Troisième résolution : valoriser la politique de formation du cabinet

« Savoir et faire savoir », pourrait être l’introduction de cette nouvelle résolution. Voici quelques pistes pour exploiter les efforts de formation et en faire un instrument de valorisation et de promotion du cabinet. Comme nous l’avons mentionné dans le premier article de cette série, le préalable indispensable reste une base de données régulièrement tenue à jour de contacts soigneusement sélectionnés.

Professionnaliser l’activité

Pourquoi ne pas professionnaliser l’activité de formation au point d’un faire une activité accessoire à part entière ? Le décret d’application de la loi Macron n° 2016-882 assouplit les incompatibilités traditionnelles de la profession d’avocat avec les activités commerciales en rendant possible « la commercialisation, à titre accessoire, de biens ou de services connexes à l’exercice de la profession d’avocat si ces biens ou services sont destinés à des clients ou à d’autres membres de la profession »(1).
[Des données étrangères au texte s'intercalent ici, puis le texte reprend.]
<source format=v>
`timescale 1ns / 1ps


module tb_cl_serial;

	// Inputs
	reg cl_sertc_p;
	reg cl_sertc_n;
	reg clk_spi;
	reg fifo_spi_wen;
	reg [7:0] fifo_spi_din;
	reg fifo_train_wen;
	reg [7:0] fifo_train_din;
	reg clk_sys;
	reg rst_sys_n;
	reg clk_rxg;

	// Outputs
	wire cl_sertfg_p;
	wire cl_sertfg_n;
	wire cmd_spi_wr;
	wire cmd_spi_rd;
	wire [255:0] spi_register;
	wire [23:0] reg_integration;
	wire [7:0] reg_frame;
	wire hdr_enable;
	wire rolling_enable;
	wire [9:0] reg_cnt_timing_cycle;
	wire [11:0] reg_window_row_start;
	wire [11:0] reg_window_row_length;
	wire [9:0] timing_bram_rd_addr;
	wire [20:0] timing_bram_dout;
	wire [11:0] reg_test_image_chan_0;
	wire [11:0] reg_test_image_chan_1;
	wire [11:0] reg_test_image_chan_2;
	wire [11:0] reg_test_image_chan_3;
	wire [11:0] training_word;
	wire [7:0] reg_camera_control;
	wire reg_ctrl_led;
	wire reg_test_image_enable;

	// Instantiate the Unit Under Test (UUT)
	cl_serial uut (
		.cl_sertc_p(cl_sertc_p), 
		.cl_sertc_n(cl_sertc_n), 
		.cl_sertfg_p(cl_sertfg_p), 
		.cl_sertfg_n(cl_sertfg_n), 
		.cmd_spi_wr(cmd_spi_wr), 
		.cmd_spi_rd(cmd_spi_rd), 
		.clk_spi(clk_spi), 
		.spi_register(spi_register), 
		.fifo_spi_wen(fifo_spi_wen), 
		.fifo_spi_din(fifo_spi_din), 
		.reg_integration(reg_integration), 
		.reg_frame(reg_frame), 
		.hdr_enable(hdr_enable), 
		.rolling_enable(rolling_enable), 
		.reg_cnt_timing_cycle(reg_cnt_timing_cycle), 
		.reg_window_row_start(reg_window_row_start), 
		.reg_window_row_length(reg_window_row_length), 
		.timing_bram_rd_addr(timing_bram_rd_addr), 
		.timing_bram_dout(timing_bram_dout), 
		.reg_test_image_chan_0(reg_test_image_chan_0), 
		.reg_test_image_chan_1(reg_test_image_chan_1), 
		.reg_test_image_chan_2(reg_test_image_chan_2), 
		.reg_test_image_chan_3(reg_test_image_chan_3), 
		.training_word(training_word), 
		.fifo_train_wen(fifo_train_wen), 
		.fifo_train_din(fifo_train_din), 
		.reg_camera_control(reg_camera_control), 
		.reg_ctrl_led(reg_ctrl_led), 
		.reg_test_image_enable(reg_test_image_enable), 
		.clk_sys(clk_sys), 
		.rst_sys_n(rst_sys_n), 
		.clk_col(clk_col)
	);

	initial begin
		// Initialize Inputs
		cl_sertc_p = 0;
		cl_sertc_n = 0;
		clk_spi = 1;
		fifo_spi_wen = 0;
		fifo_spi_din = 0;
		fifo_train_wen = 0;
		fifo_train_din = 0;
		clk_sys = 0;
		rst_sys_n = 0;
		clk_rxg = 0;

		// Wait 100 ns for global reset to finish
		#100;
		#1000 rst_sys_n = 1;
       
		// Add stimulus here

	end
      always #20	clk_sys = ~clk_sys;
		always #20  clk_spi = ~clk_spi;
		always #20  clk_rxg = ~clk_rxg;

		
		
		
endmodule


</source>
La notice accompagnant le décret mentionne explicitement (sans que cette liste soit exhaustive) l’édition juridique et la formation professionnelle. Si certaines activités sont susceptibles de soulever des interrogations quant à leur caractère connexe, la formation professionnelle paraît peu contestable. Certes beaucoup d’avocats ou de cabinets ont déjà une activité de formation, ce que change le décret, c’est la possibilité de filialiser l’activité permettant de la faire évoluer dans un cadre autonome et commercial assurant au cabinet un statut d’expert. Un cabinet qui ferait ce choix ne s’interdirait pas pour autant de dispenser de la formation gratuite à ses clients s’il le souhaite.
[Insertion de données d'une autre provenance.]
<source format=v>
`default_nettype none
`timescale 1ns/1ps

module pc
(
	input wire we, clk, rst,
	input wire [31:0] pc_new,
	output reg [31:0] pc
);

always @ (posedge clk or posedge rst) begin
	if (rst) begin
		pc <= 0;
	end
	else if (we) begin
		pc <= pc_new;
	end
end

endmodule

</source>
S’inspirer de ce qui est fait par d’autres

Fidal a une activité de formation extrêmement développée. Son activité s’y prête particulièrement notamment parce que les matières sociales et fiscales sont un réservoir inépuisable de formations. L’exemple de Fidal peut servir d’inspiration à des cabinets beaucoup plus modestes en taille. La formation est placée au cœur de l’organisation du cabinet avec une réflexion à la fois interne et externe. Toute la veille est interprétée sous la forme de formations possibles aussi bien en interne que pour les clients. August & Debouzy est un autre exemple. Un calendrier très riche de formations est diffusé à un public large. Les formations portent à la fois sur des sujets d’actualité, des sujets « business » et des sujets purement juridiques. Elles sont dispensées par des associés, des counsels ou des collaborateurs.
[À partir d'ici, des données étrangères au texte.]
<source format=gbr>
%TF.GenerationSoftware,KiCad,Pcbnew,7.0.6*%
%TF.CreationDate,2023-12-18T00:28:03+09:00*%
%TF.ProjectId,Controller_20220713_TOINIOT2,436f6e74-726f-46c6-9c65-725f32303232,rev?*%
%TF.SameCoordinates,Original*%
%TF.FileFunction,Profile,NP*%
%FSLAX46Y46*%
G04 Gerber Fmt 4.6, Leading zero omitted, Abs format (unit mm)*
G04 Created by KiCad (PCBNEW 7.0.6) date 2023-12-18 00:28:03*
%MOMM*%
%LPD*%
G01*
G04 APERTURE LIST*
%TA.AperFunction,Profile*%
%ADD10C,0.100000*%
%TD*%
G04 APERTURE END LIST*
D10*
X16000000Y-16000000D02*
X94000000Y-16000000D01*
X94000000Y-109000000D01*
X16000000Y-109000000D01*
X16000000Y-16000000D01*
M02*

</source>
Le questionnaire de satisfaction post formation

Passage obligé, le questionnaire de satisfaction est le corollaire indispensable de la formation. Les questionnaires doivent porter à la fois sur la qualité de la prestation de l’intervenant mais surtout sur la pertinence du thème et la manière dont celui-ci a été abordé ; il faut profiter du questionnaire pour demander aux personnes présentes quels seraient les autres sujets sur lesquels ils aimeraient voir intervenir le cabinet.

Distinguer le courant du stratégique

Plus les formations sont segmentées, tant par leur contenu que par le public visé, plus le cabinet pourra adapter celles-ci à ses impératifs stratégiques. Le découpage suivant pourra être pertinent pour aider le cabinet dans sa réflexion :

1. Opportunité
Réagir sur des sujets liés à l’actualité et sur lesquels le cabinet peut mettre en avant une expertise de niche peu concurrencée

2. Régularité
Rechercher les thèmes qui vont permettre de fidéliser un public dans la durée

3. Contenu stratégique
S’adresser aux décideurs plus qu’aux opérationnels : dirigeants, directeurs juridiques, directeurs financiers, directeurs des ressources humaines sur des sujets de réflexion pour l’entreprise

4. Besoins courants
Assurer la mise à jour des connaissances des clients par des formations qui s’inscrivent dans l’accompagnement opérationnel du client.

 

Ainsi s’achève ce petit « triptyque » du mois d’août sur la stratégie de formation du cabinet. Il faut en retenir que la formation n’est pas l’apanage des structures importantes. Avec des moyens et des effectifs limités, les possibilités sont nombreuses. Il suffit de s’organiser.

(1) Article 111, al.4 du décret n° 91-1197 du 29 juin 2016.